Les enseignements en bref
- Assurez une bonne base (sol). Cela vaut toujours, mais tout particulièrement pour les légumineuses. Le pH adéquat et la disponibilité du calcium sont, entre autres, essentiels. Cultivez sur des sols à faible pression d’adventices, car les possibilités de lutte sont limitées et les mauvaises herbes se propagent rapidement.
- Semez au bon moment. En automne, ne semez pas après le 15 septembre. La meilleure période est la seconde quinzaine d’août, aussi pour limiter la pression d’adventices. En rotation, cela fonctionne bien après une céréale, ou après maïs pour un semis de printemps et un engrais vert avec céréale. L’herbe comme précédent est déconseillée et n’est pas possible dans le cadre de l’éco-régime. En cause : la minéralisation après le déchaumage, qui réduit la fixation d’azote par la luzerne.
- Évitez les dégâts de passage. Contrairement à l’herbe, la luzerne est sensible aux dommages liés aux traces de tracteur. Cela provoque des pertes de plants et des trous, avec tous les inconvénients qui s’ensuivent. La culture ne se rétablit pas et le sursemis est impossible. En pratique, on sème souvent de l’herbe ou un mélange graminées-luzerne sur les fourrières pour limiter ces dégâts. Pour la même raison, un apport d’engrais minéral convient mieux que du lisier. En été et/ou en automne, sans lisier, un engrais potassique reste nécessaire.

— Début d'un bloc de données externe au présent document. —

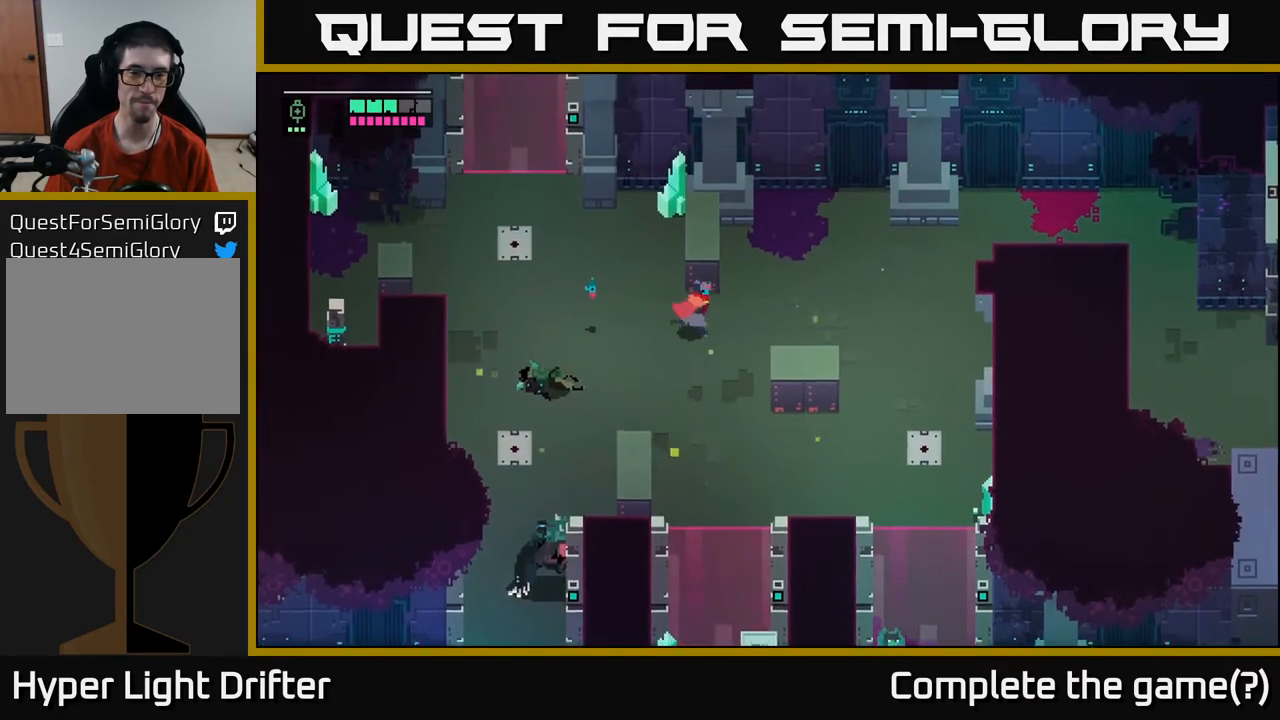
{"buttons": [], "left_stick": "right", "right_stick": "center", "events": []}
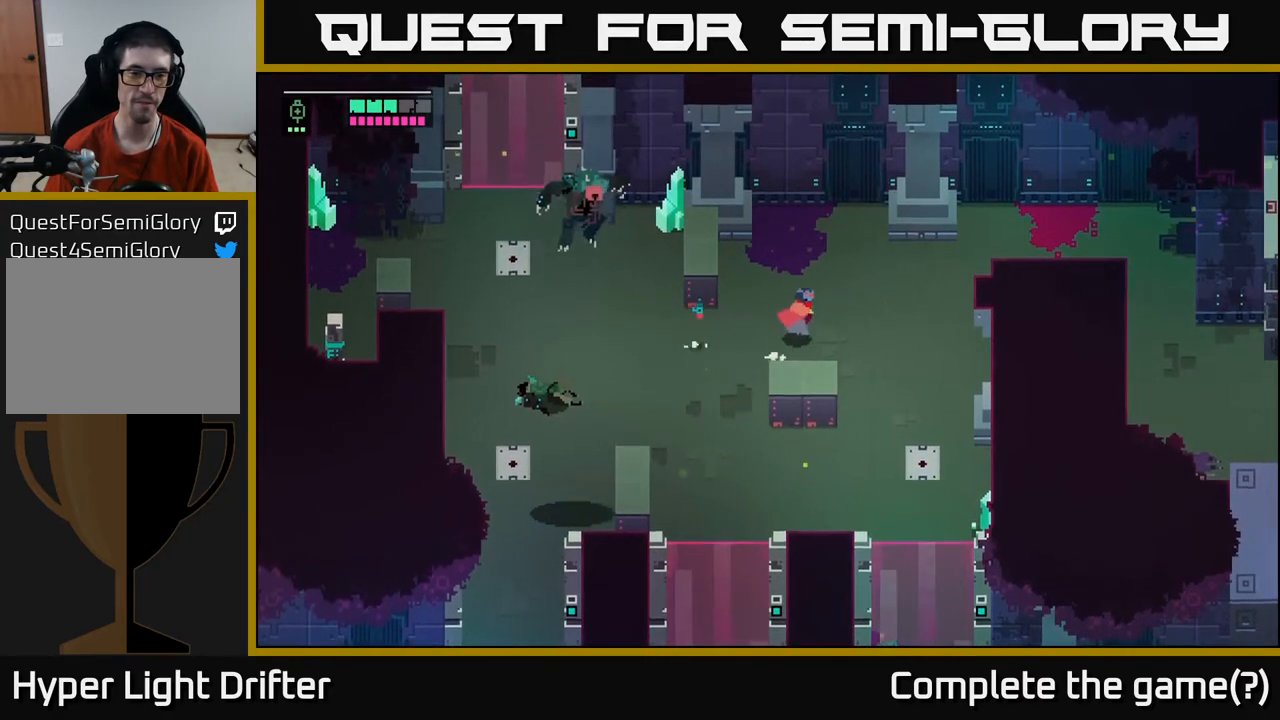
{"buttons": ["L2", "R2"], "left_stick": "down-left", "right_stick": "center", "events": [[317, "L2", "down"], [317, "left_stick", "down-left"], [433, "R2", "down"]]}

- Déterminez le bon moment de renouvellement. La culture dure en moyenne trois ans, mais on observe des cas de deux comme de cinq ans. Comme règle, visez au minimum 175 plants par mètre carré en deuxième année. En dessous de 430 tiges par mètre carré, le renouvellement est recommandé.
- Évaluez la nécessité d’une culture-abri. Elle est le plus souvent inutile. Son avantage : couverture un peu plus rapide, moindre pression d’adventices et rendement un peu supérieur de la première coupe. Mais cela peut se faire au détriment du rendement de la luzerne. Sur des parcelles à forte pression d’adventices, cela peut être une option. Dans ce cas, il est préférable de mélanger à 25 kg de luzerne 5 kg d’un mélange de trèfles annuels (Protafix).
- Soignez la conservation après récolte. Produit riche en protéines, la luzerne doit être bien hachée et fortement tassée à l’ensilage. L’usage d’un additif de conservation est en pratique indispensable. Les exploitations qui ont ensilé la luzerne entre des couches d’herbe ont, l’an dernier, obtenu en moyenne de bons résultats.
- Exploitez ses atouts dans la ration. Citons notamment ses teneurs élevées en protéines et en fibres structurantes. La luzerne convient particulièrement aux rations avec une forte proportion de maïs ensilage. Le bêta-carotène est réputé pour son effet positif sur la fertilité.